Gesetze seien wichtig, um der Politik die Richtung vorzugeben. Sie müssten aber Raum für Interpretationen lassen und dürften nicht zu spezifisch sein. Seit mehr als 40 Jahren arbeitet Franz Knieps, Vorstandvorsitzender des BKK Dachverbands, im Gesundheitswesen. Er war unter anderem an der Gründung der Gematik vor 20 Jahren beteiligt. Mit der Einführung der Gesundheitskarte als Start eines digitalisierten Gesundheitswesens lag Deutschland damals vorn. Inzwischen hinkt das deutsche Gesundheitswesen im Hinblick auf die Digitalisierung nicht verglichen mit anderen Ländern, sondern mit anderen Sektoren hinterher. Franz Knieps hätte sich damals mehr Tempo erhofft.

Dr.

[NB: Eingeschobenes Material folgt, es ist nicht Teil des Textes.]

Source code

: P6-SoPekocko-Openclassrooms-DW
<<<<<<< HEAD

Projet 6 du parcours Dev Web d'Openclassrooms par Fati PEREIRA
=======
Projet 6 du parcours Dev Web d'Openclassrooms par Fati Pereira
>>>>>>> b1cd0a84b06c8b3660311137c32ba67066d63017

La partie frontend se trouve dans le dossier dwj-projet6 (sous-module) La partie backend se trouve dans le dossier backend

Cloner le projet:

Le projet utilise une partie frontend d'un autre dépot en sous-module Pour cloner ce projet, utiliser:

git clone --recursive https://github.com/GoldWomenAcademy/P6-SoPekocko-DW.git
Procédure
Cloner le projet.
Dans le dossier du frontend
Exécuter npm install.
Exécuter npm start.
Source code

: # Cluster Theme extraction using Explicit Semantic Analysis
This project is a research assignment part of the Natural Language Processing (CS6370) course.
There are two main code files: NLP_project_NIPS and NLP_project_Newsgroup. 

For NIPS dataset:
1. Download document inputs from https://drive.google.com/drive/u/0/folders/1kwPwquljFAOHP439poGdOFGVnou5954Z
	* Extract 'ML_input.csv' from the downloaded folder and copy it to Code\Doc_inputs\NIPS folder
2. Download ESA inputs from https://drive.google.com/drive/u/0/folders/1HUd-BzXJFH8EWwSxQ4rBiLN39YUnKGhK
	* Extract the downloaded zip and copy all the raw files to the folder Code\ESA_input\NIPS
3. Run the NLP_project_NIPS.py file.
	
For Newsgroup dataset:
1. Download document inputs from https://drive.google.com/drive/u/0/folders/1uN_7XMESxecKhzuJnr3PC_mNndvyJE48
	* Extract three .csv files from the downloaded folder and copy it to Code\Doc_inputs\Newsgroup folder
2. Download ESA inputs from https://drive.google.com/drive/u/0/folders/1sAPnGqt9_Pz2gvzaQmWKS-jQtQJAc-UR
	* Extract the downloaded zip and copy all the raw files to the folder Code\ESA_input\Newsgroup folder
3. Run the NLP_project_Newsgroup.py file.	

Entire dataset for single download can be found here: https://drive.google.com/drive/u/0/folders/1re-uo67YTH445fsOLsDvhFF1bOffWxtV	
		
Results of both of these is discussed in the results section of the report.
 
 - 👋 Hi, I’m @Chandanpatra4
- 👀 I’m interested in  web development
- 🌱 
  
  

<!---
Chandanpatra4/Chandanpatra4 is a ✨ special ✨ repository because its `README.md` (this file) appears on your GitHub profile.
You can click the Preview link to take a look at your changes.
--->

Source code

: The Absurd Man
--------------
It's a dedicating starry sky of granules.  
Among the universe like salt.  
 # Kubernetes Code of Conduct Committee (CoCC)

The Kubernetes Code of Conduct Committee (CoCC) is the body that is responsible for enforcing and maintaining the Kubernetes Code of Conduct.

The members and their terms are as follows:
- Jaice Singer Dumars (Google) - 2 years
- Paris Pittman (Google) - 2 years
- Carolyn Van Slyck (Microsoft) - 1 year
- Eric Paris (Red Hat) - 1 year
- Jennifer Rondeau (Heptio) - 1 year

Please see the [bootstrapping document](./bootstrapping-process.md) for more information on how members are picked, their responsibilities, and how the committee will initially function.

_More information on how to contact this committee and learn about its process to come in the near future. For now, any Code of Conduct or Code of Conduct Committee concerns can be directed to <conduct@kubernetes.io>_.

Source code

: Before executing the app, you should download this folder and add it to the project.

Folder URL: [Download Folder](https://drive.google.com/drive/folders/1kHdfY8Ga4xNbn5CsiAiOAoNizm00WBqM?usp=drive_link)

Florian Fuhrmann, Vorsitzender der Geschäftsführung der Gematik, unterstrich, dass zum einen die damals eingeführten Strukturen bis heute mitgedacht werden müssten und weiterhin Abhängigkeiten bestünden. Zum anderen hätte man sich auf die Regulatorik verlassen anstatt strukturelle Probleme anzugehen. Er hofft, dass der „Gamechanger Digitalisierung“ nun von allen ernst genommen werde. Ein Weg, der sich für ihn gegen Beharrungskräfte bewährt habe, sei die offene Kommunikation mit den Stakeholdern, der Politik und der Industrie. Kompromisse zu finden, sei das Gebot der Stunde, die Stimmung in der Gematik aktuell sehr positiv.

Spielraum für Innovationen

Nach Ansicht von Franz Knieps wird sich das Gesundheitswesen nur dann verändern, wenn der Leidensdruck groß genug ist. Regulierung sei dann eine Chance, wenn sie abstrakt bleibe. Je konkreter Detailregelungen werden, desto zeitgebundener und innovationshemmender werden sie. Ein Grundkonsens verbunden mit einer starken Führung durch den oder die Gesundheitsminister:in seien essenziell, um Veränderungen zu erreichen.

Auch Florian Fuhrmann ist überzeugt, dass Gesetze durchaus Spielraum lassen können. Allerdings brauche es auf der technischen Seite eine hohe Spezifikationstiefe. Nur so könne Interoperabilität erreicht werden. Gegenüber einem Digitalministerium zeigten sich beide Gäste skeptisch. Unklare Zuständigkeiten könnten die Digitalisierung des Gesundheitswesens verlangsamen, so Franz Knieps. Auch Florian Fuhrmann befürchtet, dass die Digitalisierung an Tempo verlieren könnte. Die Zusammenarbeit mit den zuständigen Abteilungen im BMG sei sehr gut.

Patient:innen im Fokus

Unter Bundesgesundheitsminister Prof. Dr. Karl Lauterbach seien die richtigen Dinge zur richtigen Zeit beschlossen worden, so Franz Knieps. Das E-Rezept sei ein Usecase, den die Menschen unmittelbar erleben. Davon müsse es mehr geben. Die nächste Generation werde anspruchsvoller sein und die Digitalisierung weiter vorantreiben.

Künftig werden sich in der Gematik interdisziplinäre Teams noch stärker mit der Patient Journey beschäftigen, kündigte Florian Fuhrmann an. Ziel sei es, diese nicht nur aus Sicht der Technik, sondern auch aus Sicht der Anwender besser zu verstehen und weiter zu verbessern.